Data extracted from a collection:

====

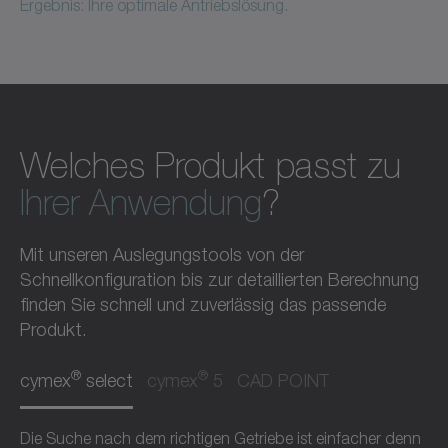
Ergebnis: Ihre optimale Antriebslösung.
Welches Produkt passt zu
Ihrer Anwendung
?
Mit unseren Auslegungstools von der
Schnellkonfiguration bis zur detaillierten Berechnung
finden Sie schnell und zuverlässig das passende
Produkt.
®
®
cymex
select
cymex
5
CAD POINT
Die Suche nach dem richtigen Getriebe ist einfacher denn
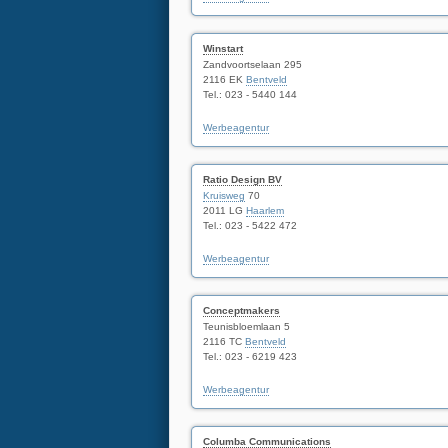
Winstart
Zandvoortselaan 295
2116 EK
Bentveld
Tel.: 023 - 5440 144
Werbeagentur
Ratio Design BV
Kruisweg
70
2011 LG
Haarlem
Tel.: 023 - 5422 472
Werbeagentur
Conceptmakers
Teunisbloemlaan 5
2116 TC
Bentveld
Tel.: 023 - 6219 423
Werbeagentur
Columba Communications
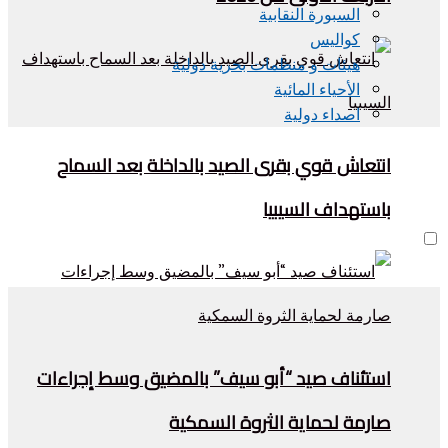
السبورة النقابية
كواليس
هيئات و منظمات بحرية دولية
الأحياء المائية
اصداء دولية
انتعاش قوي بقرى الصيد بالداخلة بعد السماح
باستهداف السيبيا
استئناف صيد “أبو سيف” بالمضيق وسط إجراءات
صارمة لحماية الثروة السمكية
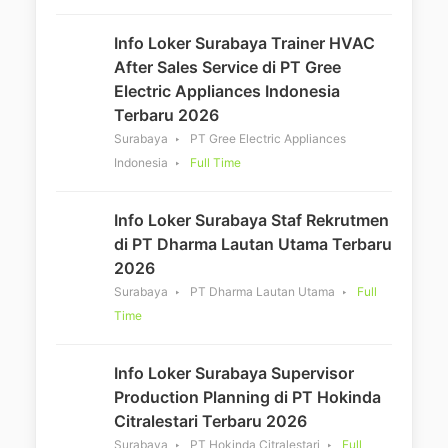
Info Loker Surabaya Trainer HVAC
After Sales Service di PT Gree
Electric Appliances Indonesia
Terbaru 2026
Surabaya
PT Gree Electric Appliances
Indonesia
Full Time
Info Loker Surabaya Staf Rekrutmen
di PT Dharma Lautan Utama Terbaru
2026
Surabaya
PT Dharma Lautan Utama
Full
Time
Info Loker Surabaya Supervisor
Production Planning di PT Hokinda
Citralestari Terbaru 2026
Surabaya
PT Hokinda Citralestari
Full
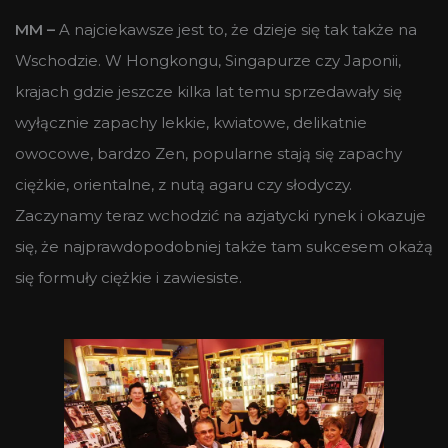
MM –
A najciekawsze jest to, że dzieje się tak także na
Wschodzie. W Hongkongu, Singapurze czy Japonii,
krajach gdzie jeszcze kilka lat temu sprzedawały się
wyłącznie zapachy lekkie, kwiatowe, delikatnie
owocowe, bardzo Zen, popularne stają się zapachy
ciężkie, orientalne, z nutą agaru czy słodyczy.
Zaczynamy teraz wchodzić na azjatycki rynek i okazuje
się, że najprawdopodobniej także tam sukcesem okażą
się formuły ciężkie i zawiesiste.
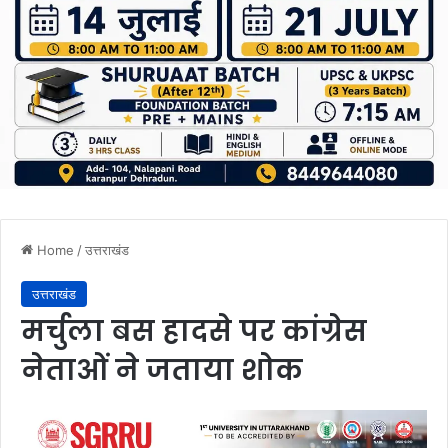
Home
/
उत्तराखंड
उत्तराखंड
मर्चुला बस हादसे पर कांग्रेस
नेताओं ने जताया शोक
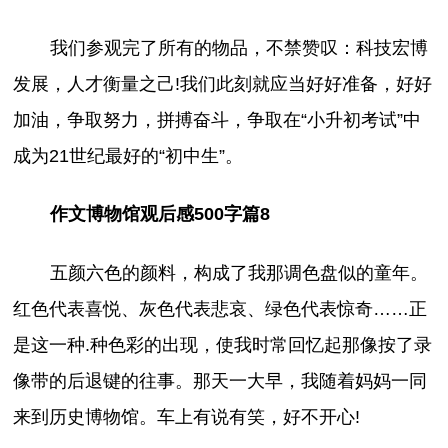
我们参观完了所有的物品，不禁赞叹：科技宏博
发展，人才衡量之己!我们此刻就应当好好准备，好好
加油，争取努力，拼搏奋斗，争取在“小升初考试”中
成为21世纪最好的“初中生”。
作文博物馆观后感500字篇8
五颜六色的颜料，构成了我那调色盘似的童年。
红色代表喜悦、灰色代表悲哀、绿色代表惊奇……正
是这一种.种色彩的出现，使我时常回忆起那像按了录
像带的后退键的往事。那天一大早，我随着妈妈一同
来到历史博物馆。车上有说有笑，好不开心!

====

◆ Task details
Every line of the data above should be repeated exactly. Omit the pictures.

◆ Written solution
Ergebnis: Ihre optimale Antriebslösung.
Welches Produkt passt zu
Ihrer Anwendung
?
Mit unseren Auslegungstools von der
Schnellkonfiguration bis zur detaillierten Berechnung
finden Sie schnell und zuverlässig das passende
Produkt.
®
®
cymex
select
cymex
5
CAD POINT
Die Suche nach dem richtigen Getriebe ist einfacher denn
Winstart
Zandvoortselaan 295
2116 EK
Bentveld
Tel.: 023 - 5440 144
Werbeagentur
Ratio Design BV
Kruisweg
70
2011 LG
Haarlem
Tel.: 023 - 5422 472
Werbeagentur
Conceptmakers
Teunisbloemlaan 5
2116 TC
Bentveld
Tel.: 023 - 6219 423
Werbeagentur
Columba Communications
السبورة النقابية
كواليس
هيئات و منظمات بحرية دولية
الأحياء المائية
اصداء دولية
انتعاش قوي بقرى الصيد بالداخلة بعد السماح
باستهداف السيبيا
استئناف صيد “أبو سيف” بالمضيق وسط إجراءات
صارمة لحماية الثروة السمكية
Info Loker Surabaya Trainer HVAC
After Sales Service di PT Gree
Electric Appliances Indonesia
Terbaru 2026
Surabaya
PT Gree Electric Appliances
Indonesia
Full Time
Info Loker Surabaya Staf Rekrutmen
di PT Dharma Lautan Utama Terbaru
2026
Surabaya
PT Dharma Lautan Utama
Full
Time
Info Loker Surabaya Supervisor
Production Planning di PT Hokinda
Citralestari Terbaru 2026
Surabaya
PT Hokinda Citralestari
Full
MM –
A najciekawsze jest to, że dzieje się tak także na
Wschodzie. W Hongkongu, Singapurze czy Japonii,
krajach gdzie jeszcze kilka lat temu sprzedawały się
wyłącznie zapachy lekkie, kwiatowe, delikatnie
owocowe, bardzo Zen, popularne stają się zapachy
ciężkie, orientalne, z nutą agaru czy słodyczy.
Zaczynamy teraz wchodzić na azjatycki rynek i okazuje
się, że najprawdopodobniej także tam sukcesem okażą
się formuły ciężkie i zawiesiste.
Home
/
उत्तराखंड
उत्तराखंड
मर्चुला बस हादसे पर कांग्रेस
नेताओं ने जताया शोक
我们参观完了所有的物品，不禁赞叹：科技宏博
发展，人才衡量之己!我们此刻就应当好好准备，好好
加油，争取努力，拼搏奋斗，争取在“小升初考试”中
成为21世纪最好的“初中生”。
作文博物馆观后感500字篇8
五颜六色的颜料，构成了我那调色盘似的童年。
红色代表喜悦、灰色代表悲哀、绿色代表惊奇……正
是这一种.种色彩的出现，使我时常回忆起那像按了录
像带的后退键的往事。那天一大早，我随着妈妈一同
来到历史博物馆。车上有说有笑，好不开心!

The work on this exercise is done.